- **Zebrane dane**
▬▬▬

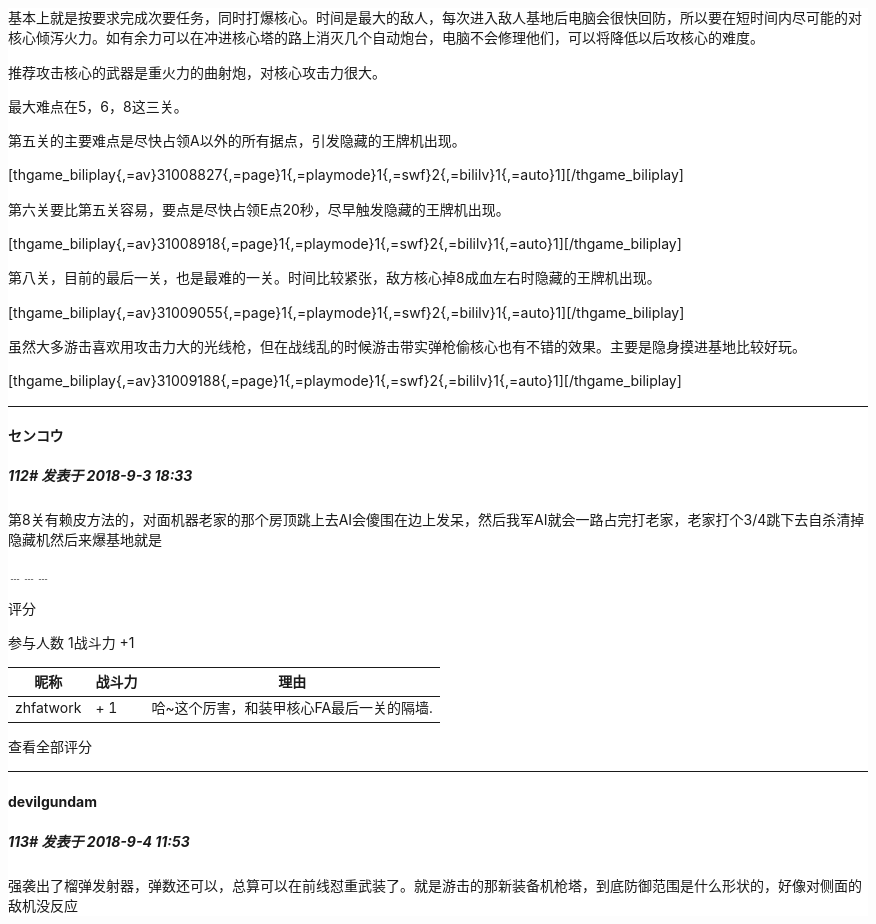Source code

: 
基本上就是按要求完成次要任务，同时打爆核心。时间是最大的敌人，每次进入敌人基地后电脑会很快回防，所以要在短时间内尽可能的对核心倾泻火力。如有余力可以在冲进核心塔的路上消灭几个自动炮台，电脑不会修理他们，可以将降低以后攻核心的难度。

推荐攻击核心的武器是重火力的曲射炮，对核心攻击力很大。


最大难点在5，6，8这三关。

第五关的主要难点是尽快占领A以外的所有据点，引发隐藏的王牌机出现。


[thgame_biliplay{,=av}31008827{,=page}1{,=playmode}1{,=swf}2{,=bililv}1{,=auto}1][/thgame_biliplay]


第六关要比第五关容易，要点是尽快占领E点20秒，尽早触发隐藏的王牌机出现。


[thgame_biliplay{,=av}31008918{,=page}1{,=playmode}1{,=swf}2{,=bililv}1{,=auto}1][/thgame_biliplay]


第八关，目前的最后一关，也是最难的一关。时间比较紧张，敌方核心掉8成血左右时隐藏的王牌机出现。


[thgame_biliplay{,=av}31009055{,=page}1{,=playmode}1{,=swf}2{,=bililv}1{,=auto}1][/thgame_biliplay]


虽然大多游击喜欢用攻击力大的光线枪，但在战线乱的时候游击带实弹枪偷核心也有不错的效果。主要是隐身摸进基地比较好玩。


[thgame_biliplay{,=av}31009188{,=page}1{,=playmode}1{,=swf}2{,=bililv}1{,=auto}1][/thgame_biliplay]


-----

####  センコウ  
##### 112#       发表于 2018-9-3 18:33


第8关有赖皮方法的，对面机器老家的那个房顶跳上去AI会傻围在边上发呆，然后我军AI就会一路占完打老家，老家打个3/4跳下去自杀清掉隐藏机然后来爆基地就是


﹍﹍﹍

评分


 参与人数 1战斗力 +1

|昵称|战斗力|理由|
|----|---|---|
| zhfatwork| + 1|哈~这个厉害，和装甲核心FA最后一关的隔墙.|


查看全部评分


-----

####  devilgundam  
##### 113#       发表于 2018-9-4 11:53


强袭出了榴弹发射器，弹数还可以，总算可以在前线怼重武装了。就是游击的那新装备机枪塔，到底防御范围是什么形状的，好像对侧面的敌机没反应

▬▬▬

- **Co zrobić**
Zmień w całym zestawieniu każde „王牌机” na „精英机”, a resztę przepisz bez zmian. W odpowiedzi pomiń obrazy.

- **Wynik zadania**
Source code

: 
基本上就是按要求完成次要任务，同时打爆核心。时间是最大的敌人，每次进入敌人基地后电脑会很快回防，所以要在短时间内尽可能的对核心倾泻火力。如有余力可以在冲进核心塔的路上消灭几个自动炮台，电脑不会修理他们，可以将降低以后攻核心的难度。

推荐攻击核心的武器是重火力的曲射炮，对核心攻击力很大。


最大难点在5，6，8这三关。

第五关的主要难点是尽快占领A以外的所有据点，引发隐藏的精英机出现。


[thgame_biliplay{,=av}31008827{,=page}1{,=playmode}1{,=swf}2{,=bililv}1{,=auto}1][/thgame_biliplay]


第六关要比第五关容易，要点是尽快占领E点20秒，尽早触发隐藏的精英机出现。


[thgame_biliplay{,=av}31008918{,=page}1{,=playmode}1{,=swf}2{,=bililv}1{,=auto}1][/thgame_biliplay]


第八关，目前的最后一关，也是最难的一关。时间比较紧张，敌方核心掉8成血左右时隐藏的精英机出现。


[thgame_biliplay{,=av}31009055{,=page}1{,=playmode}1{,=swf}2{,=bililv}1{,=auto}1][/thgame_biliplay]


虽然大多游击喜欢用攻击力大的光线枪，但在战线乱的时候游击带实弹枪偷核心也有不错的效果。主要是隐身摸进基地比较好玩。


[thgame_biliplay{,=av}31009188{,=page}1{,=playmode}1{,=swf}2{,=bililv}1{,=auto}1][/thgame_biliplay]


-----

####  センコウ  
##### 112#       发表于 2018-9-3 18:33


第8关有赖皮方法的，对面机器老家的那个房顶跳上去AI会傻围在边上发呆，然后我军AI就会一路占完打老家，老家打个3/4跳下去自杀清掉隐藏机然后来爆基地就是


﹍﹍﹍

评分


 参与人数 1战斗力 +1

|昵称|战斗力|理由|
|----|---|---|
| zhfatwork| + 1|哈~这个厉害，和装甲核心FA最后一关的隔墙.|


查看全部评分


-----

####  devilgundam  
##### 113#       发表于 2018-9-4 11:53


强袭出了榴弹发射器，弹数还可以，总算可以在前线怼重武装了。就是游击的那新装备机枪塔，到底防御范围是什么形状的，好像对侧面的敌机没反应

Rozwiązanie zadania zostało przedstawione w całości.